Whether you realize it or not, you probably benefit from machine learning on your phone every day. Where could the technology go next?
How On-device machine learning is changing the way we use mobile phones
The smartphone chipset has made great strides since the introduction of Android. Just a few years ago, most cheap smartphones were too weak, but today’s mid-range smartphones are the same. And the flagship store one or two years ago.
After ordinary smartphones are capable of daily tasks, chip manufacturers and developers have set higher goals for themselves. From this perspective, it becomes clear why assistive technologies such as artificial intelligence and machine learning (ML) are now emerging. But what does machine learning mean on devices, especially for end-users like you and me?
In the past, machine learning tasks required sending data to the cloud for processing. This approach has many disadvantages, from slow response time to privacy issues and bandwidth limitations. However, due to advancements, modern smartphones can make predictions completely offline. In chipset design and machine learning research.
To understand the implications of this progress, let’s look at how machine learning can change the way we use smartphones every day.
The birth of machine learning on the device: better-predicting photos and text
In the mid-2010s, the industry worked hard year after year to improve the image quality of cameras. This in turn has become an important driving force for the introduction of machine learning. It can help bridge the gap between smartphones and dedicated cameras, even if the former has the worst hardware.
For this reason, almost all major technology companies have begun to make their chips more efficient for machine learning tasks. By 2017, Qualcomm, Google, Apple, and Huawei launched SoCs or smartphones with accelerators designed for machine learning.

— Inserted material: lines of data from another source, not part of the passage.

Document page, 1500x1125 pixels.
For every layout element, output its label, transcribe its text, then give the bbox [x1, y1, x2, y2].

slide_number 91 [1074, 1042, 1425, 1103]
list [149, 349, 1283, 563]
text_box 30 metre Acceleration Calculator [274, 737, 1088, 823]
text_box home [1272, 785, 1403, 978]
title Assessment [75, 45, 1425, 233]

Cameras are getting better in batches, especially in terms of dynamic range, noise reduction, and low-light photography.
Recently, manufacturers such as Samsung and Xiaomi have proposed new use cases for this technology. For example, the first single shooting feature uses machine learning to automatically convert a single 15-second video clip into a high-quality album. At the same time, Xiaomi’s use of technology has evolved from simply recognizing objects in a camera application to replacing the entire sky. you want.

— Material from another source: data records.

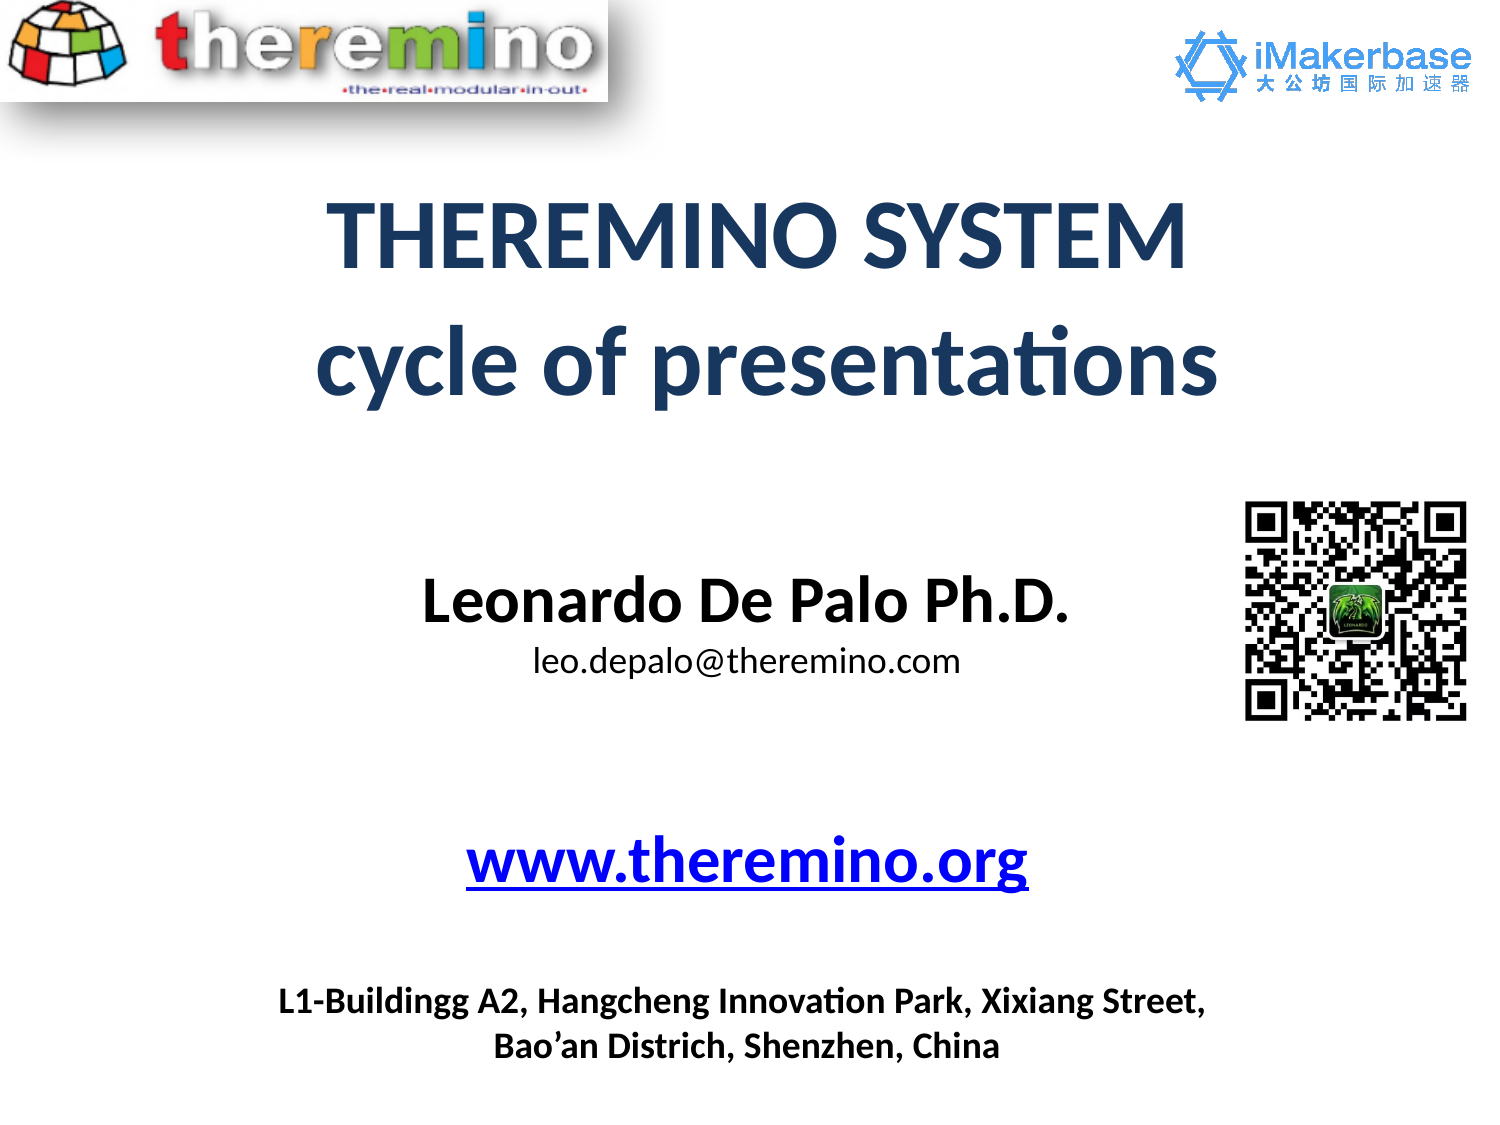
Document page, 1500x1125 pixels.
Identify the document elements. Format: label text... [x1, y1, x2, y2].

picture [1236, 492, 1473, 729]
picture [0, 0, 608, 103]
text_box cycle of presentations [300, 288, 1235, 423]
title Leonardo De Palo Ph.D. leo.depalo@theremino.com www.theremino.org L1-Buildingg A2, Hangcheng Innovation Park, Xixiang Street, Bao’an Districh, Shenzhen, China [23, 527, 1471, 1094]
picture [1174, 30, 1472, 102]
text_box THEREMINO SYSTEM [288, 160, 1206, 296]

Many Android original equipment manufacturers (OEMs) are now using machine learning on their devices to automatically tag faces and objects in smartphone galleries. This feature was previously only provided by cloud services such as Google Photos.

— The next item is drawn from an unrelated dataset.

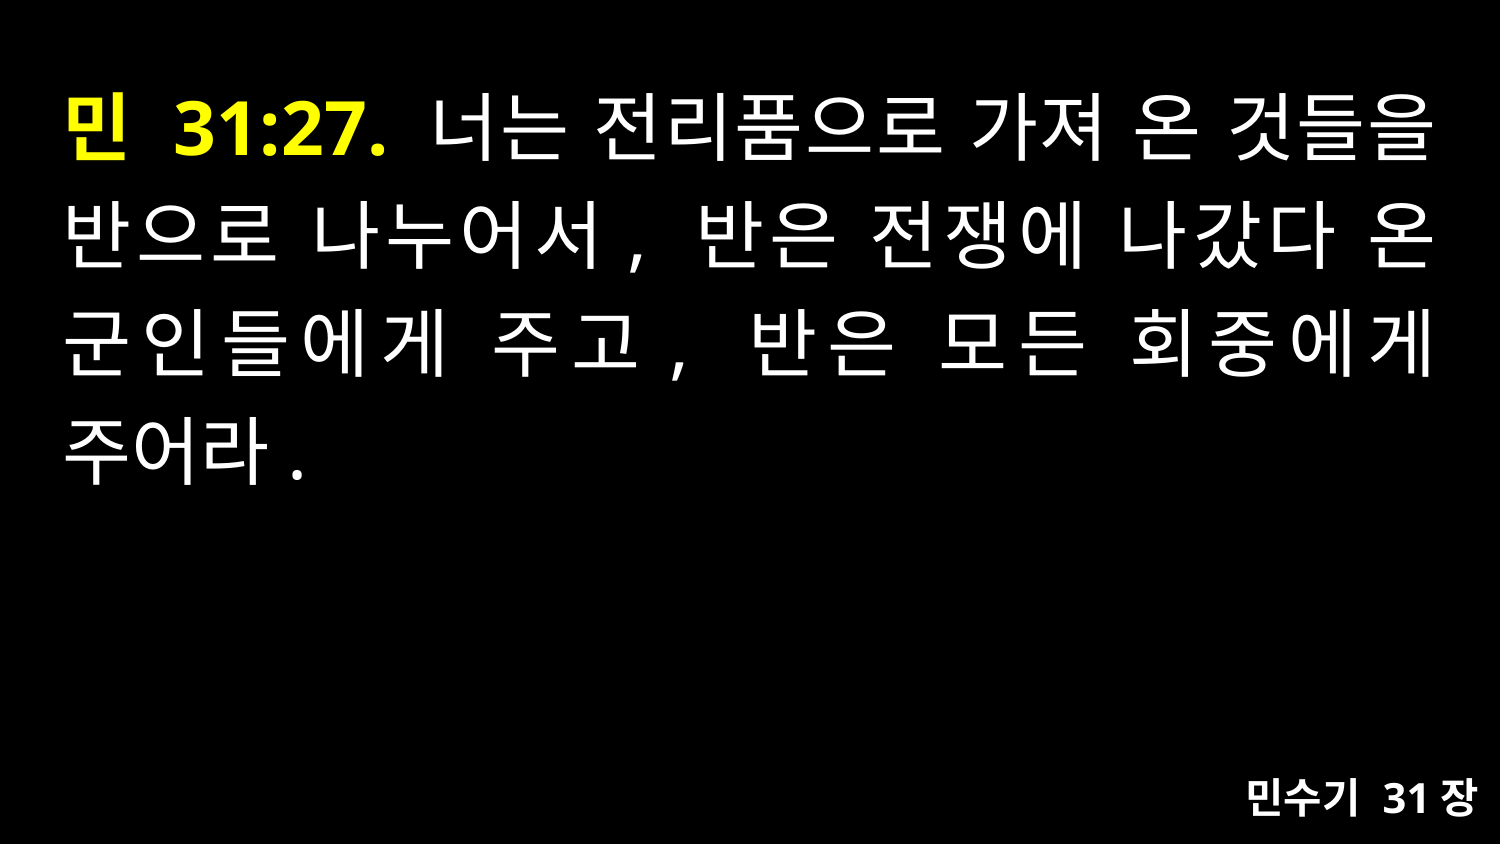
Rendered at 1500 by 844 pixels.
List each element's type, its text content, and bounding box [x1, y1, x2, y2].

title 민 31:27. 너는 전리품으로 가져 온 것들을 반으로 나누어서, 반은 전쟁에 나갔다 온 군인들에게 주고, 반은 모든 회중에게 주어라. [0, 0, 1500, 844]
subtitle 민수기 31장 [916, 770, 1500, 844]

Of course, machine learning on smartphones is more than just photography. It is safe to say that text-based applications are roughly the same, or even longer.
Swiftkey can be said to be the first person in 2015 to use neural networks to better predict the keyboard. The company says it trains its model on millions of sentences to better understand the relationship between different words.
A few years later, when Android Wear 2.0 (now Wear OS) was able to predict the response to incoming chat messages, another special feature emerged. Google later copied the smart reply function and made it the mainstream of Android 10. When you reply to a message with a notification sound on your phone, you may take this feature for granted.
Although machine learning on the device has matured in text and photo prediction, the two areas of speech recognition and computer vision still see significant and impressive improvements every few months.
Take Google’s instant translation function as an example, which superimposes the real-time translation of foreign languages directly into the real-time camera. Although the results are not as accurate as of the online equivalent results, this feature is very useful for travelers with limited data plans.
High-quality body tracking is another futuristic augmented reality feature that can be implemented on the device using powerful machine learning. Imagine the Air Motion gestures in the LG G8, but they are smarter and suitable for larger purposes such as motion tracking and sign language translation.